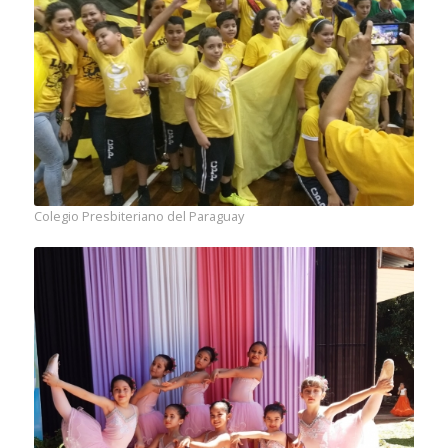
Colegio Presbiteriano del Paraguay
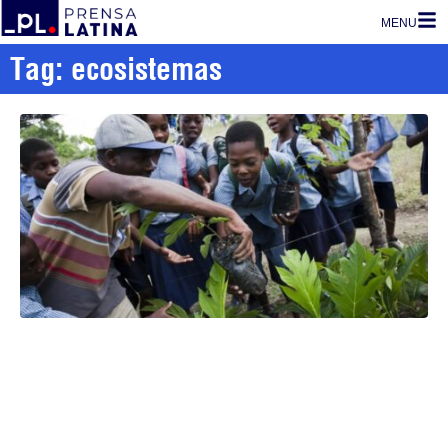
MENU
Tag: ecosistemas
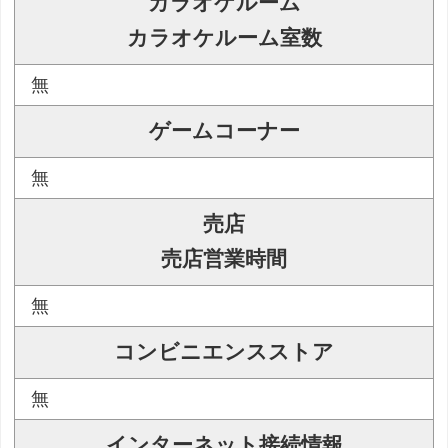
カラオケルーム
カラオケルーム室数
無
ゲームコーナー
無
売店
売店営業時間
無
コンビニエンスストア
無
インターネット接続情報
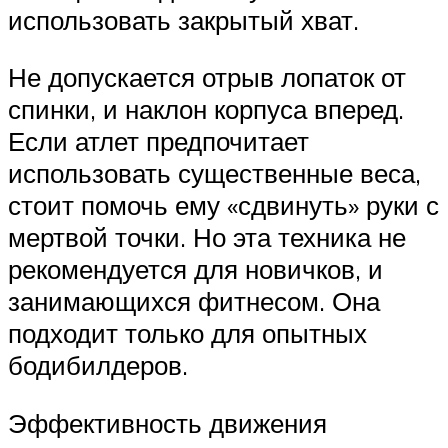
использовать закрытый хват.
Не допускается отрыв лопаток от
спинки, и наклон корпуса вперед.
Если атлет предпочитает
использовать существенные веса,
стоит помочь ему «сдвинуть» руки с
мертвой точки. Но эта техника не
рекомендуется для новичков, и
занимающихся фитнесом. Она
подходит только для опытных
бодибилдеров.
Эффективность движения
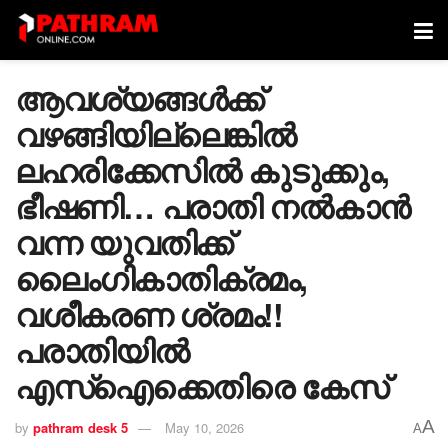
ആവശ്യങ്ങൾക്ക്
വഴങ്ങിയില്ലെങ്കിൽ
ലഹരിക്കേസിൽ കുടുക്കും,
ഭീഷണി… പരാതി നൽകാൻ
വന്ന യുവതിക്ക്
ലൈംഗികാതിക്രമം,
വശീകരണ ശ്രമം!!
പരാതിയിൽ
എസ്ഐക്കെതിരെ കേസ്
A
by
pathram desk 5
May 10, 2026
A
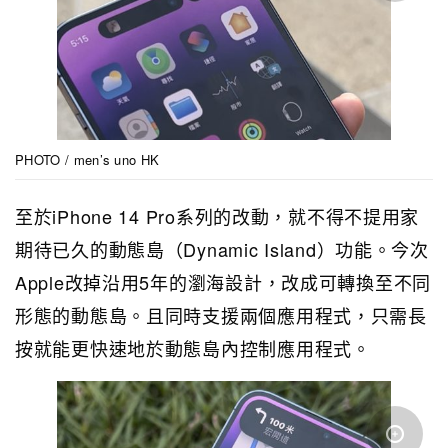
PHOTO / men’s uno HK
至於iPhone 14 Pro系列的改動，就不得不提用家
期待已久的動態島（Dynamic Island）功能。今次
Apple改掉沿用5年的瀏海設計，改成可轉換至不同
形態的動態島。且同時支援兩個應用程式，只需長
按就能更快速地於動態島內控制應用程式。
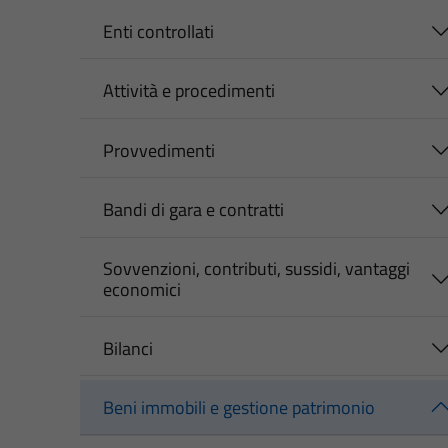
Enti controllati
Attività e procedimenti
Provvedimenti
Bandi di gara e contratti
Sovvenzioni, contributi, sussidi, vantaggi
economici
Bilanci
Beni immobili e gestione patrimonio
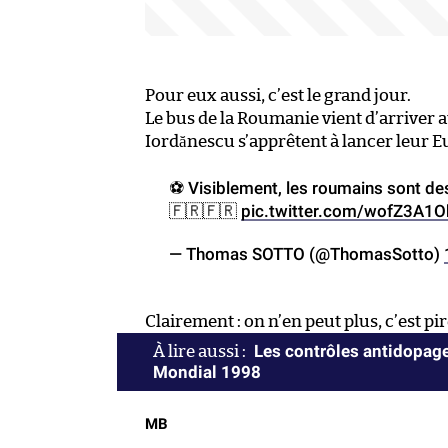
Pour eux aussi, c’est le grand jour.
Le bus de la Roumanie vient d’arriver
Iordănescu s’apprêtent à lancer leur E
⚽️ Visiblement, les roumains sont 
🇫🇷🇫🇷
pic.twitter.com/wofZ3A1O
— Thomas SOTTO (@ThomasSotto)
Clairement : on n’en peut plus, c’est pi
Les contrôles antidopage
Mondial 1998
MB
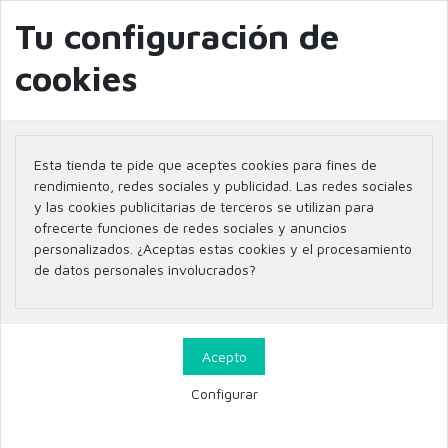
info@farmaciaglobal.es
968501128
Blog
Tu configuración de
cookies
Inicio
Marcas
KOBHO
Esta tienda te pide que aceptes cookies para fines de
Listado de productos por
rendimiento, redes sociales y publicidad. Las redes sociales
y las cookies publicitarias de terceros se utilizan para
marca KOBHO
ofrecerte funciones de redes sociales y anuncios
personalizados. ¿Aceptas estas cookies y el procesamiento
de datos personales involucrados?
24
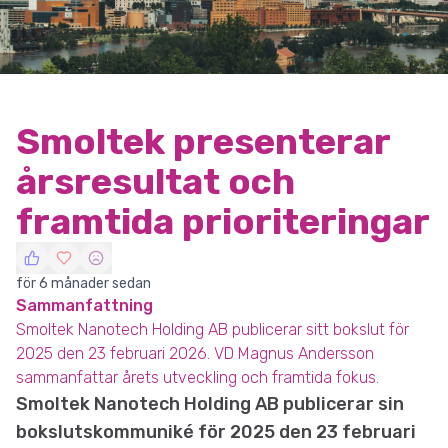
Smoltek presenterar
årsresultat och
framtida prioriteringar
för 6 månader sedan
Sammanfattning
Smoltek Nanotech Holding AB publicerar sitt bokslut för
2025 den 23 februari 2026. VD Magnus Andersson
sammanfattar årets utveckling och framtida fokus.
Smoltek Nanotech Holding AB publicerar sin
bokslutskommuniké för 2025 den 23 februari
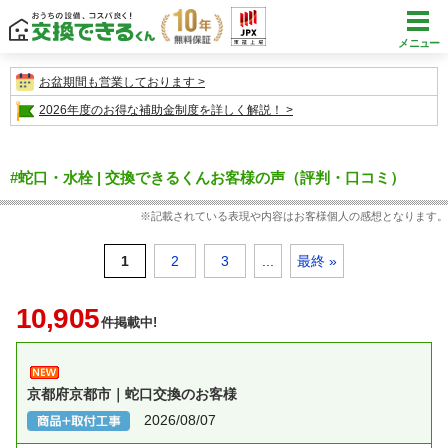
メニュー
お盆期間も営業しております
2026年度のお得な補助金制度を詳しく解説！
#蛇口・水栓 | 交換できるくんお客様の声（評判・口コミ）
※記載されている表現や内容はお客様個人の感想となります。
1
2
3
...
最終 »
10,905
件掲載中!
京都府京都市｜蛇口交換のお客様
2026/08/07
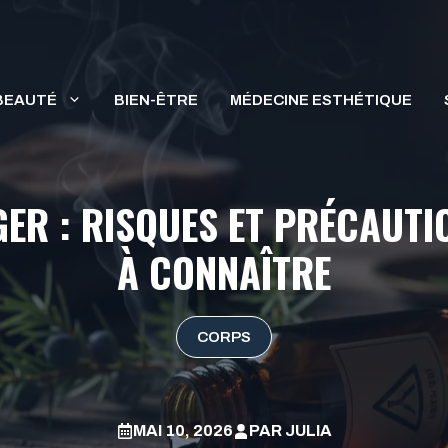
BEAUTÉ
BIEN-ÊTRE
MÉDECINE ESTHÉTIQUE
GER : RISQUES ET PRÉCAUTI
À CONNAÎTRE
CORPS
MAI 10, 2026
PAR
JULIA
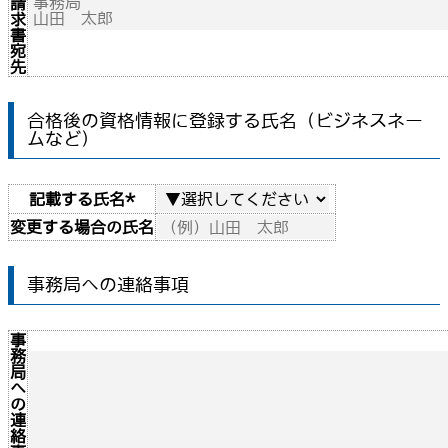
請
求
書
宛
先
合格後の資格情報に登録する氏名（ビジネスネー
ムなど）
記載する氏名
*
変更する場合の氏名
事務局への連絡事項
事
務
局
へ
の
連
絡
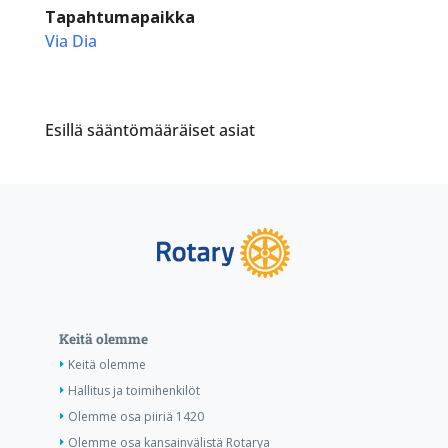
Tapahtumapaikka
Via Dia
Esillä sääntömääräiset asiat
Keitä olemme
Keitä olemme
Hallitus ja toimihenkilöt
Olemme osa piiriä 1420
Olemme osa kansainvälistä Rotarya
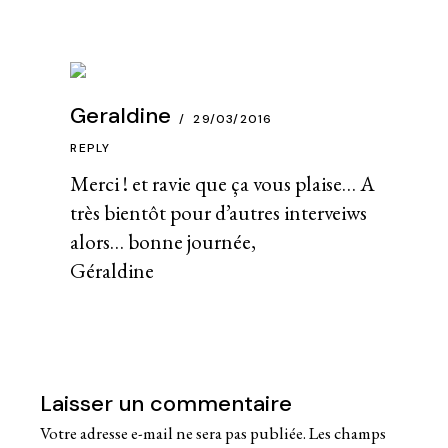
Geraldine
29/03/2016
REPLY
Merci ! et ravie que ça vous plaise… A
très bientôt pour d’autres interveiws
alors… bonne journée,
Géraldine
Laisser un commentaire
Votre adresse e-mail ne sera pas publiée.
Les champs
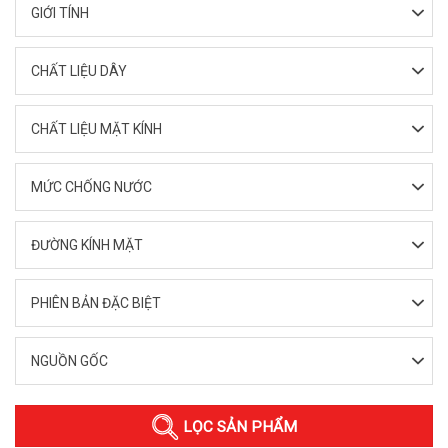
GIỚI TÍNH
CHẤT LIỆU DÂY
CHẤT LIỆU MẶT KÍNH
MỨC CHỐNG NƯỚC
ĐƯỜNG KÍNH MẶT
PHIÊN BẢN ĐẶC BIỆT
NGUỒN GỐC
LỌC SẢN PHẨM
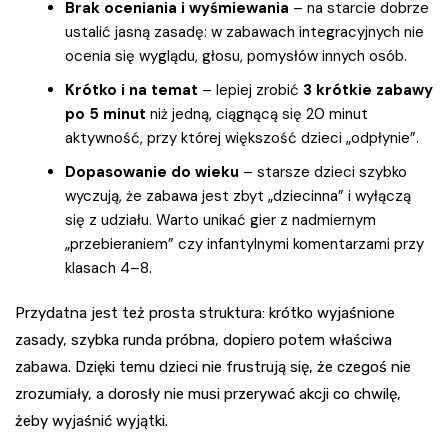
Brak oceniania i wyśmiewania
– na starcie dobrze
ustalić jasną zasadę: w zabawach integracyjnych nie
ocenia się wyglądu, głosu, pomysłów innych osób.
Krótko i na temat
– lepiej zrobić
3 krótkie zabawy
po 5 minut
niż jedną, ciągnącą się 20 minut
aktywność, przy której większość dzieci „odpłynie”.
Dopasowanie do wieku
– starsze dzieci szybko
wyczują, że zabawa jest zbyt „dziecinna” i wyłączą
się z udziału. Warto unikać gier z nadmiernym
„przebieraniem” czy infantylnymi komentarzami przy
klasach 4–8.
Przydatna jest też prosta struktura: krótko wyjaśnione
zasady, szybka runda próbna, dopiero potem właściwa
zabawa. Dzięki temu dzieci nie frustrują się, że czegoś nie
zrozumiały, a dorosły nie musi przerywać akcji co chwilę,
żeby wyjaśnić wyjątki.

=-=-=-=-=

▶ _Work item_: Reproduce the text of every record above word for word, and leave the pictures out of your answer.

▶ _Reply_:
Colegio Presbiteriano del Paraguay
MENU
Tag: ecosistemas
カラオケルーム
カラオケルーム室数
無
ゲームコーナー
無
売店
売店営業時間
無
コンビニエンスストア
無
インターネット接続情報
использовать закрытый хват.
Не допускается отрыв лопаток от
спинки, и наклон корпуса вперед.
Если атлет предпочитает
использовать существенные веса,
стоит помочь ему «сдвинуть» руки с
мертвой точки. Но эта техника не
рекомендуется для новичков, и
занимающихся фитнесом. Она
подходит только для опытных
бодибилдеров.
Эффективность движения
ആവശ്യങ്ങൾക്ക്
വഴങ്ങിയില്ലെങ്കിൽ
ലഹരിക്കേസിൽ കുടുക്കും,
ഭീഷണി… പരാതി നൽകാൻ
വന്ന യുവതിക്ക്
ലൈംഗികാതിക്രമം,
വശീകരണ ശ്രമം!!
പരാതിയിൽ
എസ്ഐക്കെതിരെ കേസ്
A
by
pathram desk 5
May 10, 2026
A
PHOTO / men’s uno HK
至於iPhone 14 Pro系列的改動，就不得不提用家
期待已久的動態島（Dynamic Island）功能。今次
Apple改掉沿用5年的瀏海設計，改成可轉換至不同
形態的動態島。且同時支援兩個應用程式，只需長
按就能更快速地於動態島內控制應用程式。
Enti controllati
Attività e procedimenti
Provvedimenti
Bandi di gara e contratti
Sovvenzioni, contributi, sussidi, vantaggi
economici
Bilanci
Beni immobili e gestione patrimonio
Pour eux aussi, c’est le grand jour.
Le bus de la Roumanie vient d’arriver
Iordănescu s’apprêtent à lancer leur E
⚽️ Visiblement, les roumains sont 
🇫🇷🇫🇷
pic.twitter.com/wofZ3A1O
— Thomas SOTTO (@ThomasSotto)
Clairement : on n’en peut plus, c’est pi
Les contrôles antidopage
Mondial 1998
MB
info@farmaciaglobal.es
968501128
Blog
Tu configuración de
cookies
Inicio
Marcas
KOBHO
Esta tienda te pide que aceptes cookies para fines de
Listado de productos por
rendimiento, redes sociales y publicidad. Las redes sociales
y las cookies publicitarias de terceros se utilizan para
marca KOBHO
ofrecerte funciones de redes sociales y anuncios
personalizados. ¿Aceptas estas cookies y el procesamiento
de datos personales involucrados?
24
Smoltek presenterar
årsresultat och
framtida prioriteringar
för 6 månader sedan
Sammanfattning
Smoltek Nanotech Holding AB publicerar sitt bokslut för
2025 den 23 februari 2026. VD Magnus Andersson
sammanfattar årets utveckling och framtida fokus.
Smoltek Nanotech Holding AB publicerar sin
bokslutskommuniké för 2025 den 23 februari
メニュー
お盆期間も営業しております
2026年度のお得な補助金制度を詳しく解説！
#蛇口・水栓 | 交換できるくんお客様の声（評判・口コミ）
※記載されている表現や内容はお客様個人の感想となります。
1
2
3
...
最終 »
10,905
件掲載中!
京都府京都市｜蛇口交換のお客様
2026/08/07
BEAUTÉ
BIEN-ÊTRE
MÉDECINE ESTHÉTIQUE
GER : RISQUES ET PRÉCAUTI
À CONNAÎTRE
CORPS
MAI 10, 2026
PAR
JULIA
請
求
書
宛
先
合格後の資格情報に登録する氏名（ビジネスネー
ムなど）
記載する氏名
*
変更する場合の氏名
事務局への連絡事項
事
務
局
へ
の
連
絡
Tapahtumapaikka
Via Dia
Esillä sääntömääräiset asiat
Keitä olemme
Keitä olemme
Hallitus ja toimihenkilöt
Olemme osa piiriä 1420
Olemme osa kansainvälistä Rotarya
Geraldine
29/03/2016
REPLY
Merci ! et ravie que ça vous plaise… A
très bientôt pour d’autres interveiws
alors… bonne journée,
Géraldine
Laisser un commentaire
Votre adresse e-mail ne sera pas publiée.
Les champs
GIỚI TÍNH
CHẤT LIỆU DÂY
CHẤT LIỆU MẶT KÍNH
MỨC CHỐNG NƯỚC
ĐƯỜNG KÍNH MẶT
PHIÊN BẢN ĐẶC BIỆT
NGUỒN GỐC
LỌC SẢN PHẨM
Brak oceniania i wyśmiewania
– na starcie dobrze
ustalić jasną zasadę: w zabawach integracyjnych nie
ocenia się wyglądu, głosu, pomysłów innych osób.
Krótko i na temat
– lepiej zrobić
3 krótkie zabawy
po 5 minut
niż jedną, ciągnącą się 20 minut
aktywność, przy której większość dzieci „odpłynie”.
Dopasowanie do wieku
– starsze dzieci szybko
wyczują, że zabawa jest zbyt „dziecinna” i wyłączą
się z udziału. Warto unikać gier z nadmiernym
„przebieraniem” czy infantylnymi komentarzami przy
klasach 4–8.
Przydatna jest też prosta struktura: krótko wyjaśnione
zasady, szybka runda próbna, dopiero potem właściwa
zabawa. Dzięki temu dzieci nie frustrują się, że czegoś nie
zrozumiały, a dorosły nie musi przerywać akcji co chwilę,
żeby wyjaśnić wyjątki.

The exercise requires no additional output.